Сверху закутывался Завихляев в рваное байковое одеяло, привязывая его поясом, чтоб не болталось, и на поясе без кобуры болтался черный, как ночь, наган.
За Уралом стало легче. Меньше ругались на станциях и не гоняли, а почти везде внимательно выслушивали, похохатывали и кормили.
В Рязани даже какой-то проезжий большой комиссар заинтересовался, ходил теплушку смотреть, затем свез Завихляева и Ёвстратыча пообедать в железнодорожный райком, называл героями и на прощание дал денег.
— Если не хватит — купите себе кормежки. А в Москве, как сдашь груз, зайди вот по этому адресу, — ткнул в руку записку, — там тебе все устроят и назначение дадут, куда хочешь.
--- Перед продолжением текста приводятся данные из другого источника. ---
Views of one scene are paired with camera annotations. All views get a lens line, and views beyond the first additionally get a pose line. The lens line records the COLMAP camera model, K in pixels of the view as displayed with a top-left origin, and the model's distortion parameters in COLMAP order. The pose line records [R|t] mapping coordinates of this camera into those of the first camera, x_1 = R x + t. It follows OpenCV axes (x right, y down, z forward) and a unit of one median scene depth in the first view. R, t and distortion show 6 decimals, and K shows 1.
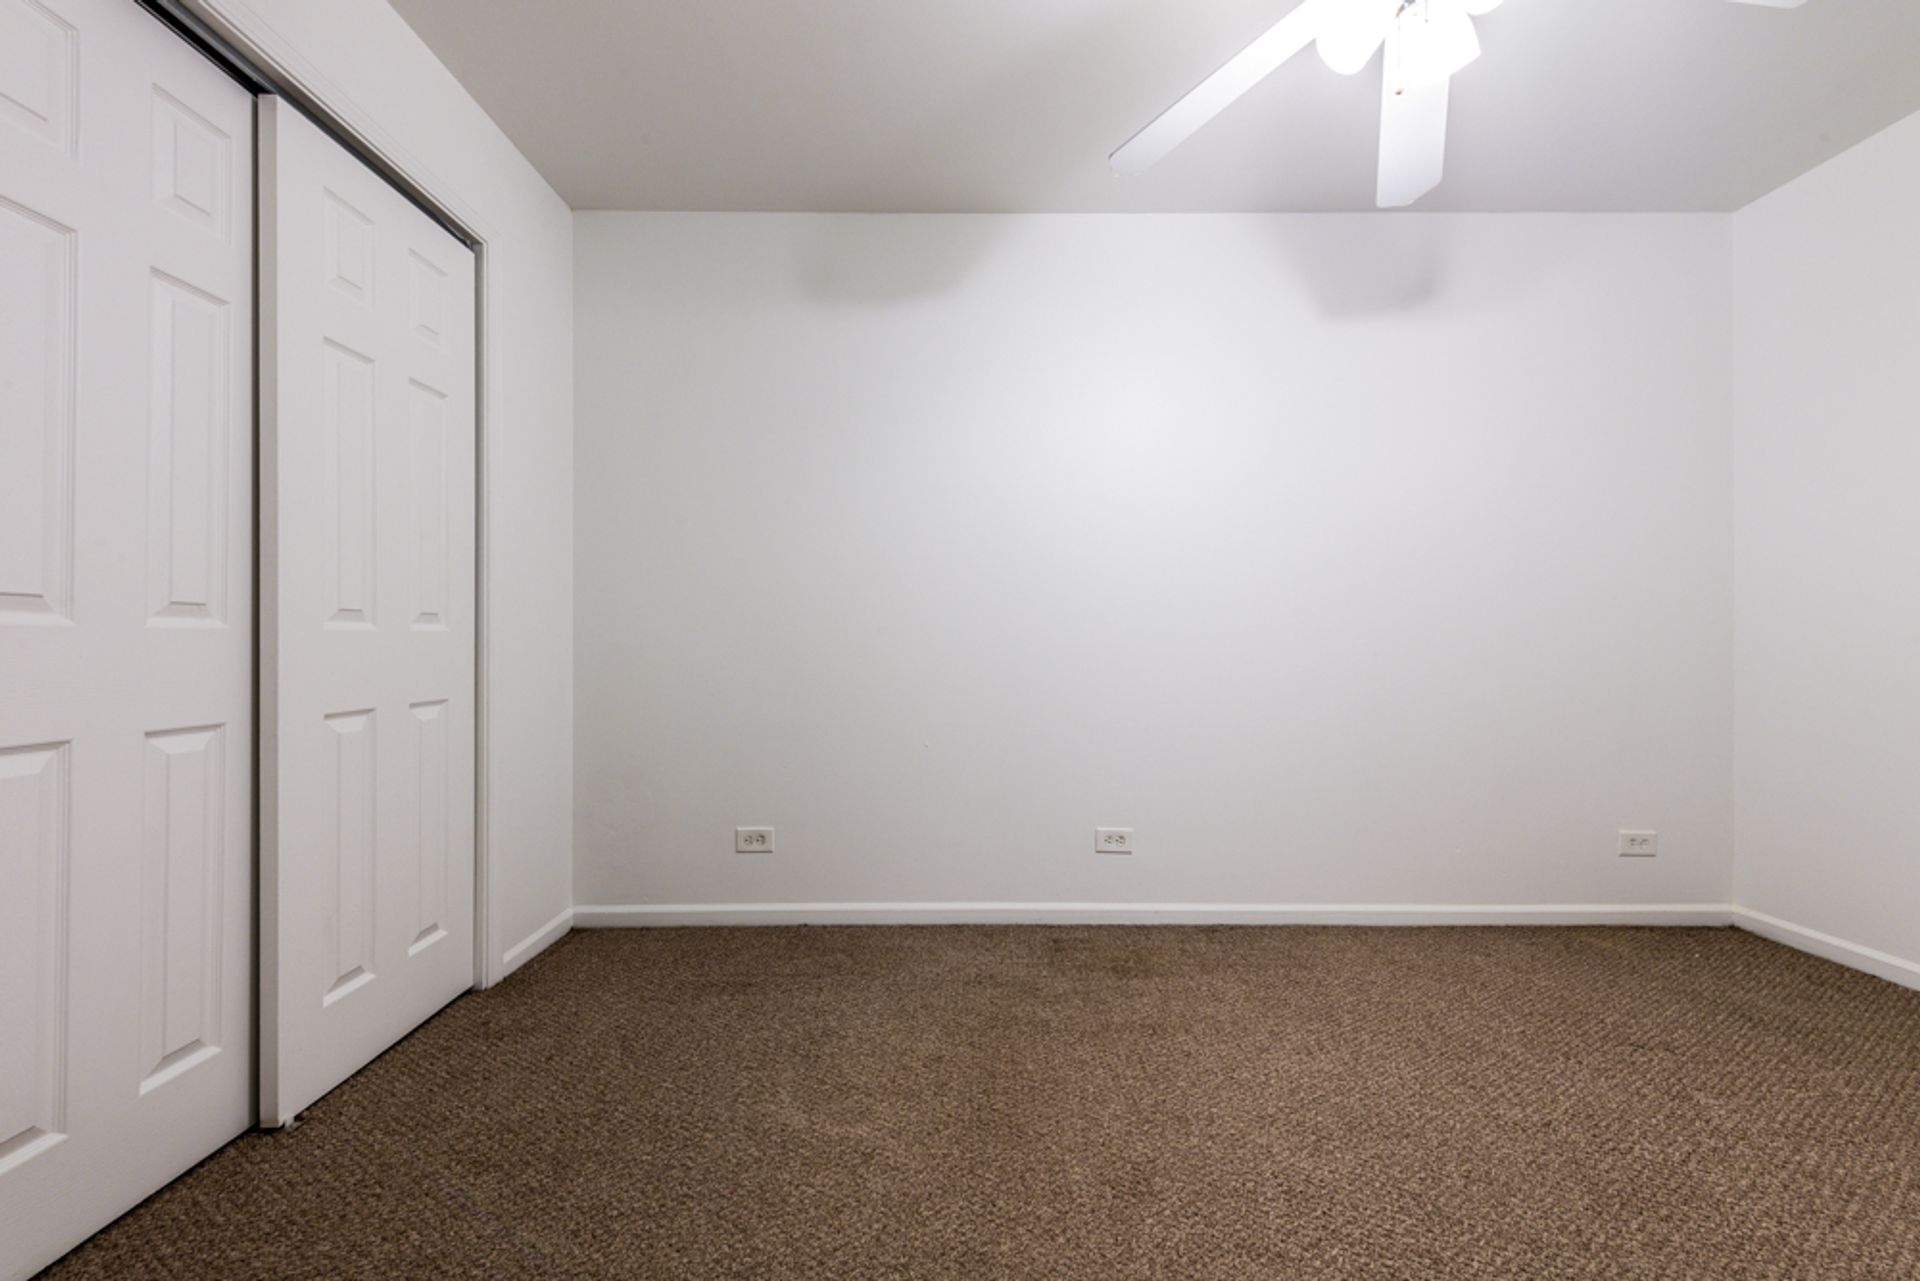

Утром Завихляев стоял, у раскрытой теплушечной двери, напряженно смотрел за синюю дымку редких перелесков, откуда должна была показаться Москва.
День был погожий, солнечный. Дымилась паром февральская таль.
Прогрохотал стальным плетением двухпролетный висячий мост, кинуло в глаза теплую волну паровозного дыма. Поезд нырнул в выемку, ускорил биение и с рокотом вылетел на открытое место.
За изгибами узкой промерзшей речки раскинулся, тяжело дыша громадным брюхом, плоскомордый монгольский город.
Над ним высоко сверкала и переливалась матовым светом в кубовой сиянии ласковая звезда.
— Ивам Великий блескит, мила-ай, — сказал за спиной, широко крестясь, Евстратыч, — гляди, кака махинища!
Комендант вокзала, высокий тонкий юноша, с яркими цыганскими глазами, в новеньком френче и алых малинового блеска, штанах, протянул руку через стол, с брезгливым и недоумением взял просаленные, почернелые и рваные документы из грязной руки Завихляева.
— А-аткуда вы та-акой? — протянул он, пропуская сквозь губы, как макароны, тягучие резиновые слова.